Some Thoughts On E3 From Far, Far Away


I am unwise. Instead of being attentively merged with my desk during one of the busiest times of year for us gaming news types, I instead found myself deep in some far off wilderness. It's nice up there. And I needed a couple of hours not spent looking at a glowing screen or sleeping.

Now however I have returned to the bleeping folds of technopolis, and I am mesmerised in some kind of info-tunnel of game news. Can this really be healthy? All the games news at once? Are you sure? Well then, I suppose we'd better try to spend a few moments digesting what we've seen.

The hype drip-feed becoming a free flow has left me with a kind of aching pre-release tension. I was feeling unusually uptight and irritable anyway, but the forward-looking wash of coverage from the E3 massive is making me yearn for hours of gaming escapism that I know await me in the coming months. I know it's a horrible kind of electronic-high addiction-anticipation, and I simply don't care: I want to be engorged with imagination-meats. Feed me, entertainment industry! Feed me!

The richest sustenance in the months ahead probably lies in what Maxis are conjuring with Spore, but it's nevertheless the candy-rush of action games that really has trying to fast-forward time. The Mirror's Edge trailers are making me feel quite giddy, even though I suspect it'll be brutally short and possibly even a minor disappointment. I say this simply to guard against that horrible possibility: the demonstrations and footage of the game promise so much... What if they deliver too little? It /does/ have that weird quality of being just alien enough that we simply can't know how good it'll be. It could be a singular piece of excellent game design that does nothing to change the course of gaming, it could be a brave failure, or it could be one of those massive shake ups that acts like an Earthquake across many game genres. I hope it's the latter.

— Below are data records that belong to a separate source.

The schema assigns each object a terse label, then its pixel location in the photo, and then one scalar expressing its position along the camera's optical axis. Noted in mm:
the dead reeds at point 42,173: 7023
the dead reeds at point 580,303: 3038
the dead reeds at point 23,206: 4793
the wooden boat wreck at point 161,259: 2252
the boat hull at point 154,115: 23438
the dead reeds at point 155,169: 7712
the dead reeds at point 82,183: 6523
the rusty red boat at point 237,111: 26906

I've talked already about how much I'm awaiting Far Cry 2 and Clear Sky, so let's skip them and move on to Fallout 3. I think it looks fucking splendid.

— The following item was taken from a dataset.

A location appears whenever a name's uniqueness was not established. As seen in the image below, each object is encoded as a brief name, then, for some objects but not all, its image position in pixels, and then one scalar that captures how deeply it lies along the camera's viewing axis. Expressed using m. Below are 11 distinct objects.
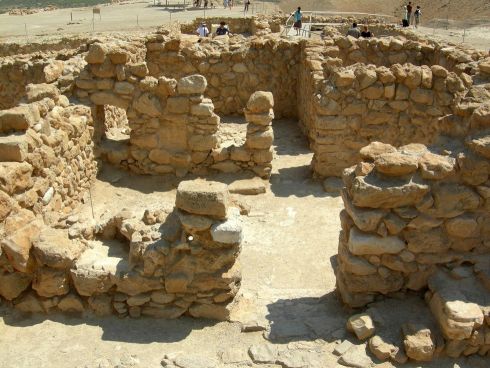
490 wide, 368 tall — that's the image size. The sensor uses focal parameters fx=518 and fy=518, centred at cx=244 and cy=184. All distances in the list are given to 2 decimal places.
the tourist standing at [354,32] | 18.23
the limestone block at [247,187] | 10.01
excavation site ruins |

I suspect that it will be an uncomfortable hybrid of action game and RPG, and I predict I'll get bored before the last third of the game, never completing it and always meaning to go back and play it “one day”. The RPG aspect will have a couple of moments of absolute genius, and then ham along as best it can for the rest of the game: but it will be enough. Fallout 3 is still clearly going to be one of the finer places to take a excursion to via your PC. The naysayers can say nay all the way but I say hurray. Okay?

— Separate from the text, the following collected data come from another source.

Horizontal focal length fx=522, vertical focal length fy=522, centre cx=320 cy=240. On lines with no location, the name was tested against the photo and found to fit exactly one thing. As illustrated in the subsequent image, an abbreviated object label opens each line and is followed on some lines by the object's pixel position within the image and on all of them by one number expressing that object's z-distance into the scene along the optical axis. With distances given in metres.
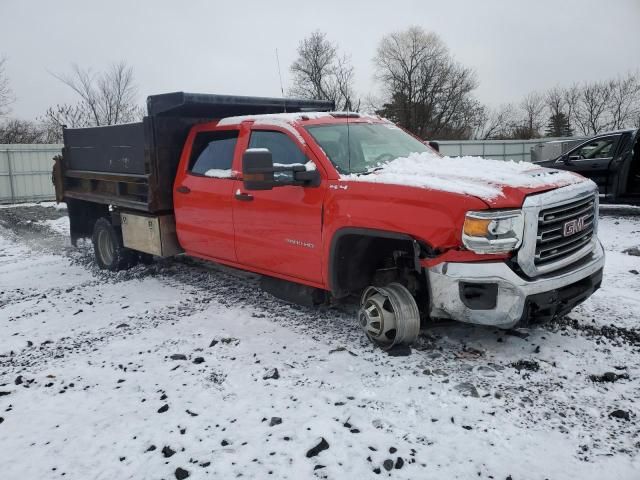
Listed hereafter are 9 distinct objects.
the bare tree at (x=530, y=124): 55.31
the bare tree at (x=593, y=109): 54.53
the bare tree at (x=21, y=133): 31.08
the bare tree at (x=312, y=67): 49.97
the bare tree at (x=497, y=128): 55.50
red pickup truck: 3.50
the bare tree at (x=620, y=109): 52.06
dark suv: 9.77
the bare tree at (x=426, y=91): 48.50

Wolfenstein on the other hand does not look like it remembered to check what year it was. The visuals do seem to be trundling along in 2008, but the rest of the game really makes me think back to the grim, far off days of my full-time employment on PC Gamer, just after the turn of the millennium. Maybe it'll be fun, but I suspect it will underwhelm like pre-packed sandwich. Perhaps Singularity will be better. There's a video over here.

Speaking of underwhelming: That Rage trailer left me gazing out of the window... look at those lovely trees. So, Id Tech 5 is texture-breathing wonder, but there was almost nothing in that trailer of any interest or value for us, the gamers, to get excited about. Hype-gold of a very poor carat indeed.

Finally: I'm feeling like I might actually sit down and play The Witcher when the enhanced edition arrives... And I'm really not sure about the Left 4 Dead character changes. The original four we sitting in my imagination just fine. Seems like change for its own sake, really.

All in all it's looking like a glittering final third of the year, and I'm really excited for what RPS is going to be able to write about between now and Christmas. Will it beat 2007 for incredible gaming experiences? You know, it just might.